И, воспроизводя на лице гримасы и ужимки, потешавшие публику, мальчик порой останавливался пред окнами магазинов и серьезно подолгу рассматривал свое отражение на стекле.

Удовлетворенный видом своей исковерканной гримасами скуластой рожицы с маленькими, живыми черными глазами, он весело подпрыгивал и свистал. Но уже в нем являлось нечто портившее ему настроение – память, оживленная боязнью наказания, чувством, которое постоянно жило в худой груди Мишки, – память упорно восстановляла пред ним завтрашний день – тяжелый, суетливый день!

Завтра утром он проснется, разбуженный сердитым окриком кухарки, и пойдет ставить самовар для мастеров. Потом приготовит посуду для чая на длинном столе среди мастерской и станет будить мастеров, а они будут ругать его и лягаться ногами… Пока они пьют чай – он должен прибрать их постели, вымести мастерскую, потом, выпив стакан холодного и спитого чая, он достанет из угла мастерской большую каменную плиту, положит ее на табурет и с пирамидальным камнем в руках усядется растирать краски. От возни тяжелым камнем по плите у него заболят, заноют и руки, и плечи, и спина. После обеда около часа отдыха, он уберет со стола и, свернувшись где-нибудь в углу, – заснет, как котенок… а разбудят его пинком. Может быть, его заставят чистить пемзой доски, зашпаклеванные под иконы, и он, кашляя и чихая, долго будет дышать тонкой меловой пылью. И так весь день, до ужина…

Единственное приятное, что испытывал Мишка и чего он всегда с нетерпением ждал, – это приказание бежать куда-нибудь – к столяру за досками для икон, в москательную лавку, в кабак за водкой… А самым неприятным и даже страшным для него было кропотливое и требовавшее большой осторожности поручение заготовить яичных желтков для красок[6]. Нужно было осторожно разбить яйцо, слить желток в одну чашку, белок в другую, а он то портил яйцо, раздавливая в нем желток, то сливал белок в чашку с желтком и портил уже все желтки, которые успел отделить. За это – били.

Скучную и нелегкую жизнь изживал он…

…Дойдя до ворот хмурого двухэтажного дома, окрашенного в какую-то рыжую краску, Мишка торкнулся в калитку и, убедившись, что она заперта, тотчас же решил перелезть через забор, что и исполнил быстро и бесшумно, как кошка. Проникая во двор таким необычным путем, он избегал подзатыльника, которым непременно отплатил бы ему дворник за беспокойство отворить калитку, – ведь всегда приятно получать одним подзатыльником меньше против того, сколько вам их назначено – от судьбы. А кроме этого Мишке было и невыгодно, чтоб дворник видел, где он ляжет спать. Хитрый мальчик для сна всегда выбирал самые укромные уголки двора – этим он выигрывал у хозяина несколько лишних минут сна, ибо поутру, для того, чтоб разбудить Мишку, – сначала нужно было найти его. И теперь он тихо пробрался в угол двора, там в узкой дыре между поленницей дров и стеной погреба зарылся в солому и рогожи, с наслаждением вытянулся на спине и несколько секунд смотрел в небо. В небе сверкали звезды… Они напомнили Мишке золотые блестки на атласном костюме клоуна, он зажмурил глаза, улыбнулся сквозь дрему и, беззвучно, одними губами повторив: «Фот тяк…», – уснул крепким детским сном.

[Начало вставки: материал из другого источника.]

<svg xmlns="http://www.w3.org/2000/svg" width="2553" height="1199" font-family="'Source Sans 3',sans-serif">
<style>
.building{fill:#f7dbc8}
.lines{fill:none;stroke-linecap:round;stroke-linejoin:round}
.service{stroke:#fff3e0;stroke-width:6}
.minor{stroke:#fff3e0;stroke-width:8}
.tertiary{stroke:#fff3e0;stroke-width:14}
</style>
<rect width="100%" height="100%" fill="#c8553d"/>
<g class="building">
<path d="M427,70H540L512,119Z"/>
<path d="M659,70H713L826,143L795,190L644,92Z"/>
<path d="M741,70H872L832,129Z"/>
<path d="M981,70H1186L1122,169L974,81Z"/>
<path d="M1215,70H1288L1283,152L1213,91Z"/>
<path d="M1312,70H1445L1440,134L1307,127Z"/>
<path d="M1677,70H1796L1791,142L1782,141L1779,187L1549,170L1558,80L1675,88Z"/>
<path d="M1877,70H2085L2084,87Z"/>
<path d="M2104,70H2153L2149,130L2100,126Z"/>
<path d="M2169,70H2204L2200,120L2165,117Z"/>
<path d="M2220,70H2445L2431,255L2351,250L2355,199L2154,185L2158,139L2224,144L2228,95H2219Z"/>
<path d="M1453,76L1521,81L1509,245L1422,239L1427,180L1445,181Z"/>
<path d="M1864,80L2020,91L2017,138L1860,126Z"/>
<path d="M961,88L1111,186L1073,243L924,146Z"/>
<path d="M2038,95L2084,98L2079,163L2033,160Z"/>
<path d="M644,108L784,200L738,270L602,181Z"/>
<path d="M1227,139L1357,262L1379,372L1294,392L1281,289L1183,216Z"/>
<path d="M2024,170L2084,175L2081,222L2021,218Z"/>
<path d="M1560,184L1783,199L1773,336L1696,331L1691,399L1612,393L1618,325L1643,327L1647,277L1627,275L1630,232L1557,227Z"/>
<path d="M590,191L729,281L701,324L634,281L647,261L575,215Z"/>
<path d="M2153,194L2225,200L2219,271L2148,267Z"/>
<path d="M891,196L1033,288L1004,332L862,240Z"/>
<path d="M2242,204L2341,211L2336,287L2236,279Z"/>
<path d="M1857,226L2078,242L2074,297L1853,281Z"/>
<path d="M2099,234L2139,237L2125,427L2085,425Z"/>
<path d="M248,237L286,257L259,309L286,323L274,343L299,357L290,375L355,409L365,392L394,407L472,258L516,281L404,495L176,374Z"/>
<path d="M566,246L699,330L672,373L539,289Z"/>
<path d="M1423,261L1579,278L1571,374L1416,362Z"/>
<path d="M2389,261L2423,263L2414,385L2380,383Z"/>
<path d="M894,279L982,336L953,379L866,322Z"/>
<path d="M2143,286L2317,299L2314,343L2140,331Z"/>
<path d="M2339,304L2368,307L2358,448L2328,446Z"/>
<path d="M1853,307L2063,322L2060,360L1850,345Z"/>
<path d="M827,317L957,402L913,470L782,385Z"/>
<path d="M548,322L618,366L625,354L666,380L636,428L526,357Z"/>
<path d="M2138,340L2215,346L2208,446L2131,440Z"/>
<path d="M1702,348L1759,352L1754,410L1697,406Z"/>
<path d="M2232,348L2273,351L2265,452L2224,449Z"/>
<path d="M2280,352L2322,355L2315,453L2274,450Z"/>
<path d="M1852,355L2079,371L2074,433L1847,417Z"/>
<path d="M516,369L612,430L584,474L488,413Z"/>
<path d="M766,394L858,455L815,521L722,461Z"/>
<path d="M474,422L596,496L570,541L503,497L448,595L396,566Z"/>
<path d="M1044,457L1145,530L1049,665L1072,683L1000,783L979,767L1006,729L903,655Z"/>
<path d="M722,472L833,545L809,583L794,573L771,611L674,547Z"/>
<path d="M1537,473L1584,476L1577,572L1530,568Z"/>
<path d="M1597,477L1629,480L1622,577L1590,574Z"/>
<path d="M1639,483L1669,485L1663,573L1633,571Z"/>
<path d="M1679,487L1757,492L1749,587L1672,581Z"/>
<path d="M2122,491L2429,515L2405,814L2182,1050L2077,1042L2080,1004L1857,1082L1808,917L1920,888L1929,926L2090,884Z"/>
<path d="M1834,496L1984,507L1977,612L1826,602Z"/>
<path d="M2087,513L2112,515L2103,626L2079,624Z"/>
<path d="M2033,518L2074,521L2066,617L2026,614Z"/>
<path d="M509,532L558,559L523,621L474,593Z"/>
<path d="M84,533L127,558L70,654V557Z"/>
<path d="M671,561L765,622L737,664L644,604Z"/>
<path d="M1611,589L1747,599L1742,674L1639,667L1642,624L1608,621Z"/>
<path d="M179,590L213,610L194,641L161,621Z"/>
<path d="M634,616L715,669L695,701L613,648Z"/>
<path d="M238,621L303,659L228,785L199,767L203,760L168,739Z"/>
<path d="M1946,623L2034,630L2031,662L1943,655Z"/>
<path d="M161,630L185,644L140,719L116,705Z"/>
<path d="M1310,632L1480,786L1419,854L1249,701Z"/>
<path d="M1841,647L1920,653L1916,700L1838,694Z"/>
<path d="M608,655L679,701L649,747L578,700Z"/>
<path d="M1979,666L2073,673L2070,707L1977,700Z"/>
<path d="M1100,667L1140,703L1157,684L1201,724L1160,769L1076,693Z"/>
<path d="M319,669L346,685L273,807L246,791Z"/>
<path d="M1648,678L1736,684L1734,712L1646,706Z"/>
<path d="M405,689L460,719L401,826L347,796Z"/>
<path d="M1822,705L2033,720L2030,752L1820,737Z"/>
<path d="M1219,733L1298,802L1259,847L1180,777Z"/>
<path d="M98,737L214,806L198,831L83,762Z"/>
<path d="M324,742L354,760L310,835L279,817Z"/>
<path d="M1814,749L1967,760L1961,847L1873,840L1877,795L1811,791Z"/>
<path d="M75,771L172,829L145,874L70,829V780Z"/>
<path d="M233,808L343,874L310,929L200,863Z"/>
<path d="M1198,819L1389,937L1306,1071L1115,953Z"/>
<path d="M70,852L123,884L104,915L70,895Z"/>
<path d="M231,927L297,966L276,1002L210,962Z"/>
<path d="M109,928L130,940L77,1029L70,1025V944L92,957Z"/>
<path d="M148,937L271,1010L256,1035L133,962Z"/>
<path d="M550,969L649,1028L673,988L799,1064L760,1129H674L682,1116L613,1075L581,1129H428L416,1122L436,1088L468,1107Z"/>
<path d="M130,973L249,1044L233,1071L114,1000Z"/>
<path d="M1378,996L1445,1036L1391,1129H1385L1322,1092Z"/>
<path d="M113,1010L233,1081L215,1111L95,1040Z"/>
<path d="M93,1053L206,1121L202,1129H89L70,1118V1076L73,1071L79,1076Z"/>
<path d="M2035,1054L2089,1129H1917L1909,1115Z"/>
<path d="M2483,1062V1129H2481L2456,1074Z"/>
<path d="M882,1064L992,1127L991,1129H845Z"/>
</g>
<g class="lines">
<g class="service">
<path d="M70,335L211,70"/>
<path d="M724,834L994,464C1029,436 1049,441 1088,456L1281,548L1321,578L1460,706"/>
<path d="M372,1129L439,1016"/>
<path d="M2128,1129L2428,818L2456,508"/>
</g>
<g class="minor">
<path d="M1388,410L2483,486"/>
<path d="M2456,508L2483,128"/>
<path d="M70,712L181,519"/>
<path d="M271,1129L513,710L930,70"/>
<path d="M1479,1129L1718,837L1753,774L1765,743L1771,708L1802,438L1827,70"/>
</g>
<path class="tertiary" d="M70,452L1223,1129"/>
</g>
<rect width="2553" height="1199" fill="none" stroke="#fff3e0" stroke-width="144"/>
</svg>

…Проснуться его заставило странное ощущение: ему показалось, что левая нога его быстро бежит куда-то и тащит за собой все тело. Он с испугом открыл глаза.

– Чертенок! – укоризненно говорила кухарка, дергая его за ногу: – Опять ты спрятался? Вот я ужо – погоди! – скажу хозяйке…

– Это я, тетенька Палагея, не прятался, – вот, ей-богу, не прятался! – И Мишка, вскочив на ноги, убежденно перекрестился.